- _TASK ITEM_
Rewrite the items below, swapping "Disciplinas" for "Matérias" and leaving every other part as it is.

(Collected data)

——————

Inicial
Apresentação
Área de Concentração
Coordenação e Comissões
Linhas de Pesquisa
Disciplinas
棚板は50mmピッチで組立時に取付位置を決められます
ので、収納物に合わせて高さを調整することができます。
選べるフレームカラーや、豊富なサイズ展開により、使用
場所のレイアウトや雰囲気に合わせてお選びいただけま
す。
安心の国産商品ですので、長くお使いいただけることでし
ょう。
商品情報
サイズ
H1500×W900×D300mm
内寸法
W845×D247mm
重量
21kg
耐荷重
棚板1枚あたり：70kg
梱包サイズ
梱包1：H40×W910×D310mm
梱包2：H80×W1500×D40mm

——————

- _ANSWER TO THE EXERCISE_
Inicial
Apresentação
Área de Concentração
Coordenação e Comissões
Linhas de Pesquisa
Matérias
棚板は50mmピッチで組立時に取付位置を決められます
ので、収納物に合わせて高さを調整することができます。
選べるフレームカラーや、豊富なサイズ展開により、使用
場所のレイアウトや雰囲気に合わせてお選びいただけま
す。
安心の国産商品ですので、長くお使いいただけることでし
ょう。
商品情報
サイズ
H1500×W900×D300mm
内寸法
W845×D247mm
重量
21kg
耐荷重
棚板1枚あたり：70kg
梱包サイズ
梱包1：H40×W910×D310mm
梱包2：H80×W1500×D40mm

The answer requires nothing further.